(Stored data entries)

============

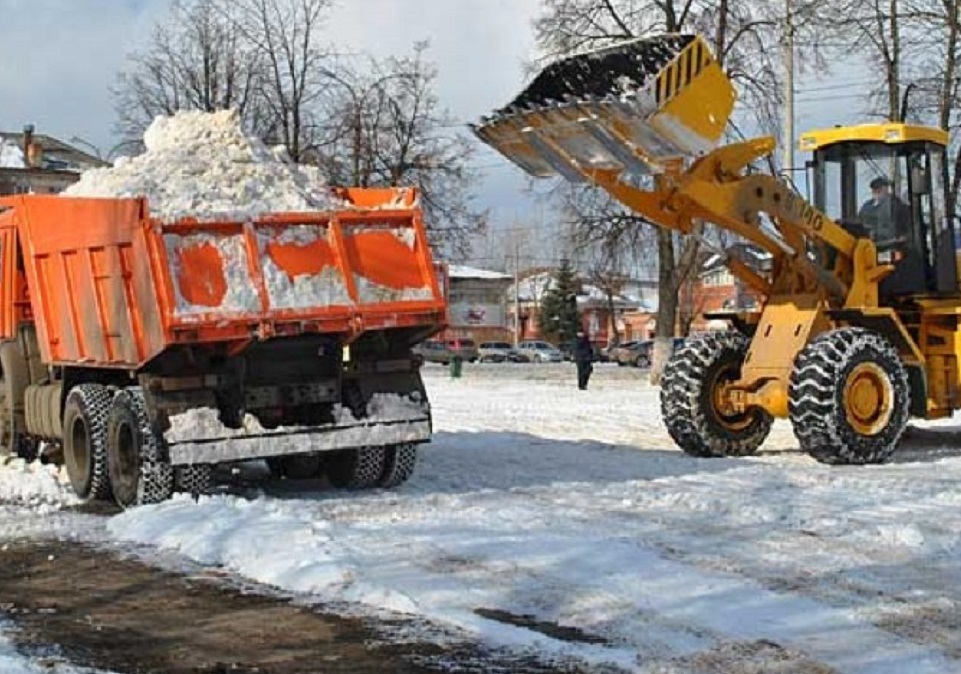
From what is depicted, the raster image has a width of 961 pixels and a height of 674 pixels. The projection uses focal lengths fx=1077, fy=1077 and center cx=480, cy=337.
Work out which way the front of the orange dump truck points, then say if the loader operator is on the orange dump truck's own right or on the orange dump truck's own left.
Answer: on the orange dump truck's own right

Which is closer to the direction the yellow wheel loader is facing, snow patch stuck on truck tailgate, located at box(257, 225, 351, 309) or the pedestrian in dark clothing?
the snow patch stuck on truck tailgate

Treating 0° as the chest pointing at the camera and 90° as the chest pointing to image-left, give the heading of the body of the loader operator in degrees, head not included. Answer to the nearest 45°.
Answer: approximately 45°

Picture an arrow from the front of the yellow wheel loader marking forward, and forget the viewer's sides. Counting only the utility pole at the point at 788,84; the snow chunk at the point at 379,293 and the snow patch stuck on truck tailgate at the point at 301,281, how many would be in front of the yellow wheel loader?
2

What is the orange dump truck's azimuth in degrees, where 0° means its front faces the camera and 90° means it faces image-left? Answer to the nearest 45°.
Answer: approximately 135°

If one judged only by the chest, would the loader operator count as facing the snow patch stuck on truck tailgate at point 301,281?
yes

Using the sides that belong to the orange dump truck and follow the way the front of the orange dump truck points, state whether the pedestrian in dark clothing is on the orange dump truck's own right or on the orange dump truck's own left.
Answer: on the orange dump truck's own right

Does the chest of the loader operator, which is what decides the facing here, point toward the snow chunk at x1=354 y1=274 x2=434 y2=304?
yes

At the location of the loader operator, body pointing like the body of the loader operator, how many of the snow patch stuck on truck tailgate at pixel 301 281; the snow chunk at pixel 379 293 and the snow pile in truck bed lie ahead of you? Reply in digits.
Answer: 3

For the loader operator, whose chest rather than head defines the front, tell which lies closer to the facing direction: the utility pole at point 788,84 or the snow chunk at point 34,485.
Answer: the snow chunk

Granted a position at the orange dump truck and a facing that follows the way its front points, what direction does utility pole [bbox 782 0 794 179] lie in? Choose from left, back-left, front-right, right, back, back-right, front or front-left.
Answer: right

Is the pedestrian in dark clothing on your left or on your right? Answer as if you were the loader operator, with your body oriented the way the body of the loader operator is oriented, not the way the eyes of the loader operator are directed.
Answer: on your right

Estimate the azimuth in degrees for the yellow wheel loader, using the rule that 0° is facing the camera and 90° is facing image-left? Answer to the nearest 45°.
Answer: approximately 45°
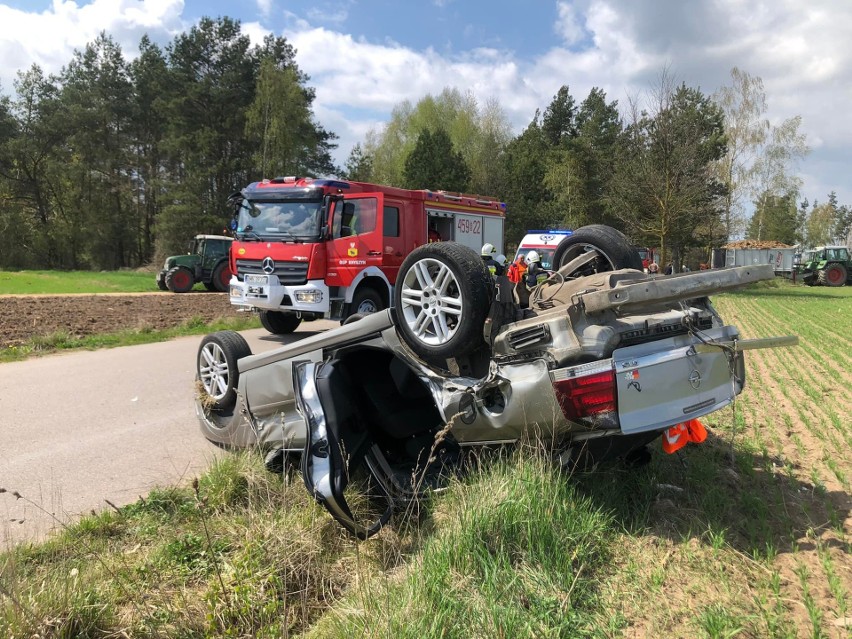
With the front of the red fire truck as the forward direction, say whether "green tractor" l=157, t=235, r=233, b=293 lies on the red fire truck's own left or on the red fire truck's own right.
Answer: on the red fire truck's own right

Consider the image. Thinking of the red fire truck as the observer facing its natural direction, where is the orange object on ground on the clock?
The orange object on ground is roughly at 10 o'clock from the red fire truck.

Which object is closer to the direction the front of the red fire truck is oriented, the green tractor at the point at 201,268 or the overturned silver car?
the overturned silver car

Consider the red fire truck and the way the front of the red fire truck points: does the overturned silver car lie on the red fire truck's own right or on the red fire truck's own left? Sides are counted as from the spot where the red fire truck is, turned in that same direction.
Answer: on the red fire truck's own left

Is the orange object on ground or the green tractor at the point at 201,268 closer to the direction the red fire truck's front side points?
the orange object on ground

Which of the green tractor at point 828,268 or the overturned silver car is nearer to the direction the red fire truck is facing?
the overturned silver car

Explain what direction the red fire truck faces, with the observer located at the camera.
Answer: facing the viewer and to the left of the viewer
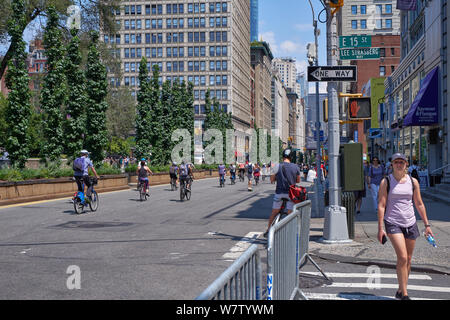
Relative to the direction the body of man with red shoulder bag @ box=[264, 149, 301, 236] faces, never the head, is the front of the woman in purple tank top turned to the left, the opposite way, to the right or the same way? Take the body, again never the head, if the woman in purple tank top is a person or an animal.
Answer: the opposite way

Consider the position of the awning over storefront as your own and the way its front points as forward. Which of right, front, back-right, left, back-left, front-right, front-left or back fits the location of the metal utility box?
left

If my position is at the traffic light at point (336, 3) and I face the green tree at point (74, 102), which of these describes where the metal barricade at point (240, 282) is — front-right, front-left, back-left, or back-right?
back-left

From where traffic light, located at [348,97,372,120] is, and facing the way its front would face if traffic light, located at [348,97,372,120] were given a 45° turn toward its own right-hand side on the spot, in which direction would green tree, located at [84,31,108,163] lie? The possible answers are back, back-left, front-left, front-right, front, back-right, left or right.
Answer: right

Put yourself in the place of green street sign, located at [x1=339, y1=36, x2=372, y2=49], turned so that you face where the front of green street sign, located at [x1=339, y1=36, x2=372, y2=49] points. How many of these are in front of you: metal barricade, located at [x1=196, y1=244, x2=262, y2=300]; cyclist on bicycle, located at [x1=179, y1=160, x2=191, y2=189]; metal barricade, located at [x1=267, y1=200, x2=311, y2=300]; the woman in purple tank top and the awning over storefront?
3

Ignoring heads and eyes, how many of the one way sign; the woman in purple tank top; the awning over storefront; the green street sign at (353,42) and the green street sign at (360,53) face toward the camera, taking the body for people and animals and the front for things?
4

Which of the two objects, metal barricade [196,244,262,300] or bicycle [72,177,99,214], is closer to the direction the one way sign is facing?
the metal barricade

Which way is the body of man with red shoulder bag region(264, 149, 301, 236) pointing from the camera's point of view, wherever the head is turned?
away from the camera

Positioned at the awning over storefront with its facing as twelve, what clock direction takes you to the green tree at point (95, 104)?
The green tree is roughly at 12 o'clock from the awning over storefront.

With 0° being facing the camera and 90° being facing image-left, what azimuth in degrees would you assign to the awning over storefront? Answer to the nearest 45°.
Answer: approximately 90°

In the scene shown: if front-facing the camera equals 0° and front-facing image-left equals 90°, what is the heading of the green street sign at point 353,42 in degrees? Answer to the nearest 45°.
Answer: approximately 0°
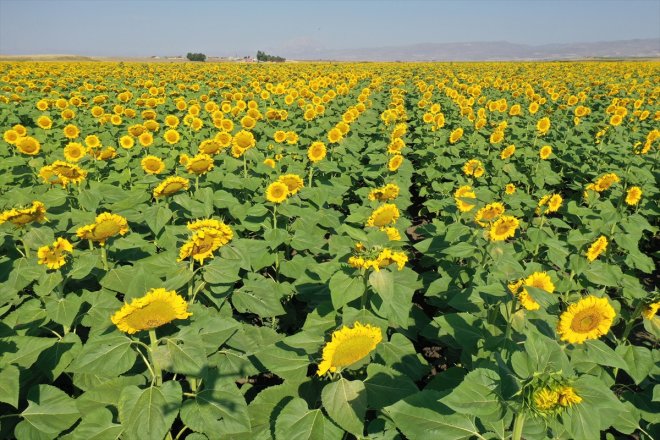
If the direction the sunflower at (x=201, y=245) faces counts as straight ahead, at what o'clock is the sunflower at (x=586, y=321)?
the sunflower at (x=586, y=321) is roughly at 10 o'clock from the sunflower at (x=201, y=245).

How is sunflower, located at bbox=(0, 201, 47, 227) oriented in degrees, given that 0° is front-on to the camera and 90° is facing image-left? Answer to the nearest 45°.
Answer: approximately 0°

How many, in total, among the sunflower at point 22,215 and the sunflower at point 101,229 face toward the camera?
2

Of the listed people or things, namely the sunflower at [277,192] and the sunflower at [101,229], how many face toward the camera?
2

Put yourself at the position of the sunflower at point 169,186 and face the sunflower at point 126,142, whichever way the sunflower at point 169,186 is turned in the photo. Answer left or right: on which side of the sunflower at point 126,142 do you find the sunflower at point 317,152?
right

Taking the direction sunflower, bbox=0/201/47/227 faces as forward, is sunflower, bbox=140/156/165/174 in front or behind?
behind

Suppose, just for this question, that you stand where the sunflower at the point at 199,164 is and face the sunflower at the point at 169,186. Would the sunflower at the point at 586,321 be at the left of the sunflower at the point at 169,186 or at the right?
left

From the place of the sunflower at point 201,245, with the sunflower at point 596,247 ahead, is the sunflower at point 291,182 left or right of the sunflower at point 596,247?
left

============

Please write out, exactly as they appear, the lines from the one containing "Taking the direction" through the last line of the records above, and nothing more.

Taking the direction sunflower, bbox=0/201/47/227 faces as forward, is sunflower, bbox=140/156/165/174 in front or behind?
behind

Suppose, just for this question, that you stand where the sunflower at the point at 199,164 is and face the sunflower at the point at 169,186. Would the sunflower at the point at 586,321 be at the left of the sunflower at the point at 169,186 or at the right?
left

From the place of the sunflower at point 201,245, with the sunflower at point 596,247 ahead, is the sunflower at point 291,182 left or right of the sunflower at point 596,247?
left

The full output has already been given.